Afghan doctors Mamoon Tahiri and Shamsulhaque Kakar were killed outright in the explosion, the Afghan health ministry said in a statement. A driver died in hospital from his injuries, it said.
Stampede leaves 21 dead in Indonesia
AFP, Jakarta
At least 21 people were killed in a stampede in Indonesia on Monday as they crowded an alley to receive a cash handout for the Muslim holy month of Ramadan, police said.
Another 11 people were injured in the crush as thousands packed the narrow sidestreet in Pasuruan, East Java province, to receive a cash gift of 30,000 rupiah (3.30 dollars) each from a rich family, police said.
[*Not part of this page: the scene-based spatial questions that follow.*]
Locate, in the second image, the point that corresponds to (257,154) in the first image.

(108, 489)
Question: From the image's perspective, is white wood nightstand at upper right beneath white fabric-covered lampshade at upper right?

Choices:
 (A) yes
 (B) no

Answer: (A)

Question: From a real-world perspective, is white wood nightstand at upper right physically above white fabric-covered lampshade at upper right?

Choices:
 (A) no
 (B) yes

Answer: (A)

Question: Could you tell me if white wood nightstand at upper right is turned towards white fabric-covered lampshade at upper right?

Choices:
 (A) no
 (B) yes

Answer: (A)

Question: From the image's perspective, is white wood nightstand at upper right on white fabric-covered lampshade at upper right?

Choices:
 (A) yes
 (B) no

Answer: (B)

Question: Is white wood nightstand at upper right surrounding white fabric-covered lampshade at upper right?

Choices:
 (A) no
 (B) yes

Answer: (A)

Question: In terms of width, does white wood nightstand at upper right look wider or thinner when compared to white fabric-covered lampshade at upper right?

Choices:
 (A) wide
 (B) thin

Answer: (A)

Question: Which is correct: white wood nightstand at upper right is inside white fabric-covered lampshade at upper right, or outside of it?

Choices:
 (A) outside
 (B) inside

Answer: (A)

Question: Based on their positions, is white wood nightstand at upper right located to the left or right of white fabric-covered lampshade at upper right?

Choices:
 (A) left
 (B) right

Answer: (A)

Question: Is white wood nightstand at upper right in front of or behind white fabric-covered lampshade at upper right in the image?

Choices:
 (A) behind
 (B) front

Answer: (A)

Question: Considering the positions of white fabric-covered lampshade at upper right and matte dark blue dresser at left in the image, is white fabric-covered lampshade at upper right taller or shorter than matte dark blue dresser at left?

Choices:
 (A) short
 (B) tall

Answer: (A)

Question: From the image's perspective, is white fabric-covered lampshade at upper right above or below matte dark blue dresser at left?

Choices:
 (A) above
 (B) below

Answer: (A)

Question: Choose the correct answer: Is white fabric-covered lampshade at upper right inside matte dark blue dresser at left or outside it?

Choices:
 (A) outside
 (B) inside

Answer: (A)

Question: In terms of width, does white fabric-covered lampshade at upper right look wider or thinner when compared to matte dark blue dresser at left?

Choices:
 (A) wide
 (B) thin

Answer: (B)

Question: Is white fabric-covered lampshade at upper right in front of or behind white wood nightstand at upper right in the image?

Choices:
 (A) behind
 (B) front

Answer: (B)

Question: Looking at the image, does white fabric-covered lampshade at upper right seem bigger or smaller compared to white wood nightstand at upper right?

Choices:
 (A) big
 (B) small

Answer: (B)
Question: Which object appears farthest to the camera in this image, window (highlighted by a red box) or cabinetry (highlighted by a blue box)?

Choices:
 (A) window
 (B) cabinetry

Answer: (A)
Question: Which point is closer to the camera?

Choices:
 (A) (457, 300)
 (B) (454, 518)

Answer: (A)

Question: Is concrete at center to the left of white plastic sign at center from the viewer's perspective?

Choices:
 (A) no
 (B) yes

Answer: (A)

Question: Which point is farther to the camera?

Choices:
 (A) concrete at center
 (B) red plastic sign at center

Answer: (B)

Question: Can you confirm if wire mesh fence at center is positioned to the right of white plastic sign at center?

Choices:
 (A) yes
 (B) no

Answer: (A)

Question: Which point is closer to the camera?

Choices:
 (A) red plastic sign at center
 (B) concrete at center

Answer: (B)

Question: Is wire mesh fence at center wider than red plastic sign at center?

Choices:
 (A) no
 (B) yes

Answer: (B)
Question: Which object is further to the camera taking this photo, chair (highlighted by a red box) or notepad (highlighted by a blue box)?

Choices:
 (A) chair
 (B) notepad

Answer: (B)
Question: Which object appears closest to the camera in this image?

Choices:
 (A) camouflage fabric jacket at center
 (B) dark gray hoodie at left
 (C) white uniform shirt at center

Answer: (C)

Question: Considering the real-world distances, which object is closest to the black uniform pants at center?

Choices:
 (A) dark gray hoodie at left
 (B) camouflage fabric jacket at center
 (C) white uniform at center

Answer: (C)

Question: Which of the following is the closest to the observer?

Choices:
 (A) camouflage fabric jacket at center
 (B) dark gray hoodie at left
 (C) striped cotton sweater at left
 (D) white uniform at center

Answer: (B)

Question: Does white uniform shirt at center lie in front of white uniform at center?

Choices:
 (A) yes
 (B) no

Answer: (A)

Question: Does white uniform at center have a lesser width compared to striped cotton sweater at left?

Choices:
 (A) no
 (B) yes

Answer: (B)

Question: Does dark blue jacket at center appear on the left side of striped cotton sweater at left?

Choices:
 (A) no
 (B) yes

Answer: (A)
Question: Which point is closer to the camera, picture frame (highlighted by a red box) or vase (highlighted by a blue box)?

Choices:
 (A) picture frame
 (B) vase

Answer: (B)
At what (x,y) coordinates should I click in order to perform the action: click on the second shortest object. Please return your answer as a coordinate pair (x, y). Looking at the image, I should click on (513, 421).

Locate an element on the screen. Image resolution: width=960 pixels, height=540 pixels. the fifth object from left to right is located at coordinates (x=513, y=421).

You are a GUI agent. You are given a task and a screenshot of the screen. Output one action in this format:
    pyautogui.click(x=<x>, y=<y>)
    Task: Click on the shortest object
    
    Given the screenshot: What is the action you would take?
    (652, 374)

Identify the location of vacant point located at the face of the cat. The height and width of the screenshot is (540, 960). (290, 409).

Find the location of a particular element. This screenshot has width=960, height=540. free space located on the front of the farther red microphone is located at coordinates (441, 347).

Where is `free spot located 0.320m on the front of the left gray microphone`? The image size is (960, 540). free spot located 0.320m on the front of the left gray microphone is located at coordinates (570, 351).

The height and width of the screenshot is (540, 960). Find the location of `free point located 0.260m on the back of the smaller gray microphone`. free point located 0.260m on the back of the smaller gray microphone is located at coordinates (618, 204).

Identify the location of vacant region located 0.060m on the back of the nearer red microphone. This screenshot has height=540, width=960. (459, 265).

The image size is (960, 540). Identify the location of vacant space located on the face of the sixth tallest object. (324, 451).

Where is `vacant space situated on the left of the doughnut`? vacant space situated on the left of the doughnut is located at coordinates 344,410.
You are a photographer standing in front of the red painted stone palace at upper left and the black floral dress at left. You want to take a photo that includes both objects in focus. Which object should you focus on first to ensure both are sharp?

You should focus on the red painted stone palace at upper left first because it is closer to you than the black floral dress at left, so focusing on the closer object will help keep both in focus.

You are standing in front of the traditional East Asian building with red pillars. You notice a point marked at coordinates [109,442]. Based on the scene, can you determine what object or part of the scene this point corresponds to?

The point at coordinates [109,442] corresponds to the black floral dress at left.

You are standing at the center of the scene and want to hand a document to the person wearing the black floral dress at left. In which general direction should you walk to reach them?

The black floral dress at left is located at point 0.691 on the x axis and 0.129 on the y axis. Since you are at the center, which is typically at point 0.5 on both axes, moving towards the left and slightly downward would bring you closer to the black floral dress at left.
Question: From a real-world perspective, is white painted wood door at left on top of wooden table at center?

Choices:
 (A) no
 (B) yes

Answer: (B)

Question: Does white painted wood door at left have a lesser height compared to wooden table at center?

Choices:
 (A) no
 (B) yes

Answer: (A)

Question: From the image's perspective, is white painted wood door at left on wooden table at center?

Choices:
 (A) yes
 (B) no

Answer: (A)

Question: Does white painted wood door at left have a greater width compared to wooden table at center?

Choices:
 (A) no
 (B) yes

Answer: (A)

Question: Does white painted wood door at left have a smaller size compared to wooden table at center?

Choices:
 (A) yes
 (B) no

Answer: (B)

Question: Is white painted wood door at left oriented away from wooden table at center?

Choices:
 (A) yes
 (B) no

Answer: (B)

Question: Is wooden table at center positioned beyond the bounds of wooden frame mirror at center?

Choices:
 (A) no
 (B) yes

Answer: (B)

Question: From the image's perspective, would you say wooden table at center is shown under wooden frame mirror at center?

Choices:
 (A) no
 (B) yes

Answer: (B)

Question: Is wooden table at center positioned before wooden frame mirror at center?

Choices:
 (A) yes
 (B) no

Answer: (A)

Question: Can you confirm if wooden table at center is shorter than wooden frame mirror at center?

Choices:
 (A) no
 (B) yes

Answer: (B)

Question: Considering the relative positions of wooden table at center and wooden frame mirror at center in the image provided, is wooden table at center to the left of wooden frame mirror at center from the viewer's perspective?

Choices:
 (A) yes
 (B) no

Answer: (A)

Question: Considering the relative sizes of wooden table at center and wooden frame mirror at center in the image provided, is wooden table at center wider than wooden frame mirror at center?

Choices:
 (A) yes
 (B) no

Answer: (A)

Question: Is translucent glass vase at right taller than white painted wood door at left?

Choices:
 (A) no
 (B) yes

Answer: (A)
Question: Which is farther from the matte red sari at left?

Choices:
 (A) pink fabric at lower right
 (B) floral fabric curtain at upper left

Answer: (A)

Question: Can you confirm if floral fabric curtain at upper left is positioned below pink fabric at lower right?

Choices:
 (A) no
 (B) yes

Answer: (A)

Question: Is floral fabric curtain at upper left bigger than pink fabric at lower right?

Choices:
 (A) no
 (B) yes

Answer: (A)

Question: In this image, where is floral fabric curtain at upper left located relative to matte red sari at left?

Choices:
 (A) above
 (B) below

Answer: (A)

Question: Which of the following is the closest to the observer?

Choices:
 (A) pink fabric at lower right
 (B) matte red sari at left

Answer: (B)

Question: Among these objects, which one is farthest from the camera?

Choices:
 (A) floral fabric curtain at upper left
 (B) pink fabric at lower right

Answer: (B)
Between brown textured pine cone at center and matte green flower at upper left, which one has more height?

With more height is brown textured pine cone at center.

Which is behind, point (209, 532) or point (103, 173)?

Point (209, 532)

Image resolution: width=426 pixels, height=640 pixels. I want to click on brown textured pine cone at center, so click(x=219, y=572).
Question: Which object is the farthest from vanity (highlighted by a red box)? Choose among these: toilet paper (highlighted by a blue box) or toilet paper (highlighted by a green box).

"Some 21 people were killed and 11 people were injured," local police chief Adu Sunarto said.
Muslims are supposed to abstain from eating, drinking and having sex from dawn to dusk during Ramadan. At night they break their fast with relatively lavish family meals that often include expensive treats.
Cash handouts are a common form of charity favoured by wealthy Indonesians during the holy month.
"It's an annual activity from that family but there were a lot more people lining up today than in previous years," Pasuruan mayor Aminurrahman told ElShinta radio.
He said there were at least 2,500 people in the alley when the stampede began for unknown reasons.
Two infants died, 1,253 sickened in China
AP, Beijing
China's Health Ministry says two infants have died from ingesting contaminated milk powder and 1,253 have been sickened.
Hundreds more remain under observation in hospitals, the ministry says.
As of Monday morning, 913 infants are only slightly affected and their condition was not considered life threatening, Vice Health Minister Ma Xiaowei told reporters at a news conference in Beijing. However, 340 remain hospitalized and 53 cases were considered especially severe, he said. No information was given about the fatalities, although authorities had earlier announced one death. The number of diagnosed cases of contamination with the industrial chemical melamine was more than double the previous figure of about 580.
Obama raises $66m in August, a monthly record
Internet
Democratic presidential candidate Barack Obama raised more than $66 million in August for his campaign against Republican John McCain, a one-month record.
The Obama campaign added 500,000 new donors en route to surpassing a previous monthly record of $55 million, campaign spokesman Bill Burton said in an e-mail. McCain campaign manager Rick Davis earlier said the candidate raised $50 million last month. The haul may reassure some Democrats who have been worried that donations for Obama were starting to fall off. Obama has a greater fundraising burden than McCain because Obama decided to bypass public financing for the general election, banking on the idea that he can raise more than the $84.1 million grant and not have to abide by corresponding spending limits.
"The 500,000 new donors to the Obama campaign demonstrate just how strongly the American people are looking to kick the special interests out and change Washington," Obama's campaign manager, David Plouffe, said in a statement. The campaign said it has now gotten donations from 2.5 million people.
Obama's campaign said it had more than $77 million in cash at the end of August. He got at least $10 million more soon after, when his campaign had a record fundraising day after Republican vice presidential nominee Sarah Palin gave her nomination acceptance speech on Sept. 3 in St. Paul, Minnesota.